REQUEST:
Rewrite the lines from the one containing "Один из популярных" through the one containing "на кожу малыша во время прогулок.", putting "каждый день" wherever "на ежедневной основе" appears and leaving everything else unchanged.

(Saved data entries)
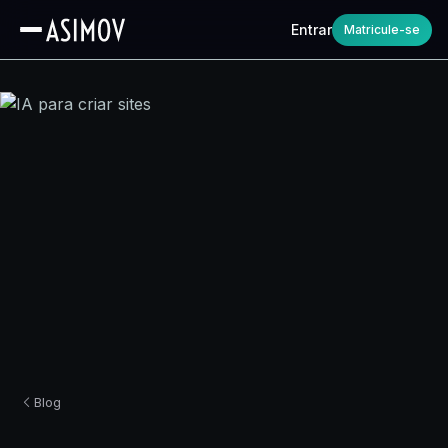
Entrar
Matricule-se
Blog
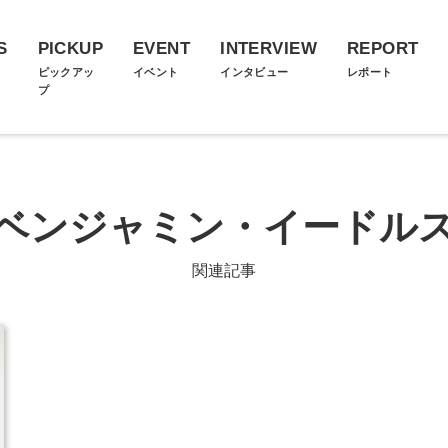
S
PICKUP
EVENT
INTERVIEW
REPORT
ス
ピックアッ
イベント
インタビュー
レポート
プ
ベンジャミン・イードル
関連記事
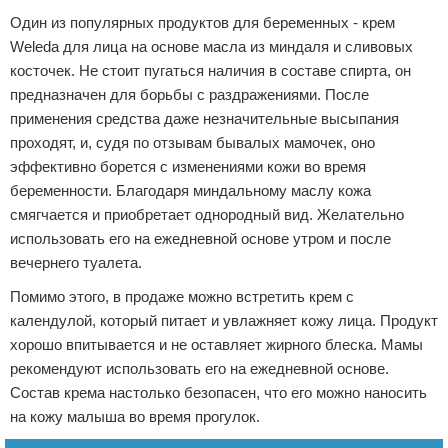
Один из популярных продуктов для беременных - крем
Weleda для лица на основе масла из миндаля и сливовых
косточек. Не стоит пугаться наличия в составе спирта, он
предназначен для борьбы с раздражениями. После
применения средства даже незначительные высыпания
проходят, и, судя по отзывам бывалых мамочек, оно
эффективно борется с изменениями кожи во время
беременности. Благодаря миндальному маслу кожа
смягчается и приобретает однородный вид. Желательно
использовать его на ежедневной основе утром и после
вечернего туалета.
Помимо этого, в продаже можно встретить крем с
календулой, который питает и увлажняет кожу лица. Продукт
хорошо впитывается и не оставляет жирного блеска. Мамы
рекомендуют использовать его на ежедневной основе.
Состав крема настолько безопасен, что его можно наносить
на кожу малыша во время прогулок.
==
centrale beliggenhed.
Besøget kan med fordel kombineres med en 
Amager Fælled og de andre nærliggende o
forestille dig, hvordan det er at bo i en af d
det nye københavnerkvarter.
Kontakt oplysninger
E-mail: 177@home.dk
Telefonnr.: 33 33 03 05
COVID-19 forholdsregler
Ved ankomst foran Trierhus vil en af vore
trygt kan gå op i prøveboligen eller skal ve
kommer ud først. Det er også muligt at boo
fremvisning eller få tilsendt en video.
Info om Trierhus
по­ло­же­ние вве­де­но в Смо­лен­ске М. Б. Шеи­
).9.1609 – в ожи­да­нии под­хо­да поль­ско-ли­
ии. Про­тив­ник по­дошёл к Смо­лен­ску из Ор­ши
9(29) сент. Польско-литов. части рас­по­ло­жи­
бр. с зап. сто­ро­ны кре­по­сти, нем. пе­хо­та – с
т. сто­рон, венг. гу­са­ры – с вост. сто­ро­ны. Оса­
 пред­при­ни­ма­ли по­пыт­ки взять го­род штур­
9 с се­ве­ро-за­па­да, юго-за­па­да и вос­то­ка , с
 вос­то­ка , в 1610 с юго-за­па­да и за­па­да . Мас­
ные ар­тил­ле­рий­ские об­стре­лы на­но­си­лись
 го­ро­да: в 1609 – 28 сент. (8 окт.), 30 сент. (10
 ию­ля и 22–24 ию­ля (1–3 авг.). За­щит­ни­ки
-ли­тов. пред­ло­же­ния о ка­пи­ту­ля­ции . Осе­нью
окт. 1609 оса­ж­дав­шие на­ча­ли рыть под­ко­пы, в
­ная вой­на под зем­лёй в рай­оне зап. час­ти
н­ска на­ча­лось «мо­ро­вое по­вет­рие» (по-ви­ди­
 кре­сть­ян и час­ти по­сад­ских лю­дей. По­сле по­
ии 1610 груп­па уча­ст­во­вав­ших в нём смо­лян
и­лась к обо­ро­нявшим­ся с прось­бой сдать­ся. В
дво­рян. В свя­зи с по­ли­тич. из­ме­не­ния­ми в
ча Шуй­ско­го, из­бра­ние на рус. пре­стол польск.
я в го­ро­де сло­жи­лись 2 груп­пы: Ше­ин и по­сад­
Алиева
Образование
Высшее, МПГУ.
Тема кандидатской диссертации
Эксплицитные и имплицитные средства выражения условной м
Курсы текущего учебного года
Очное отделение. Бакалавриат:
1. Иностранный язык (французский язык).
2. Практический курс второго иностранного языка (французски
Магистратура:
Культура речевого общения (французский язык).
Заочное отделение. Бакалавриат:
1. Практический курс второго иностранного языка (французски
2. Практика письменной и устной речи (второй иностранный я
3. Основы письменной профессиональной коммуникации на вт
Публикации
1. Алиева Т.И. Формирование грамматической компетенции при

ANSWER SPACE:
Один из популярных продуктов для беременных - крем
Weleda для лица на основе масла из миндаля и сливовых
косточек. Не стоит пугаться наличия в составе спирта, он
предназначен для борьбы с раздражениями. После
применения средства даже незначительные высыпания
проходят, и, судя по отзывам бывалых мамочек, оно
эффективно борется с изменениями кожи во время
беременности. Благодаря миндальному маслу кожа
смягчается и приобретает однородный вид. Желательно
использовать его каждый день утром и после
вечернего туалета.
Помимо этого, в продаже можно встретить крем с
календулой, который питает и увлажняет кожу лица. Продукт
хорошо впитывается и не оставляет жирного блеска. Мамы
рекомендуют использовать его каждый день.
Состав крема настолько безопасен, что его можно наносить
на кожу малыша во время прогулок.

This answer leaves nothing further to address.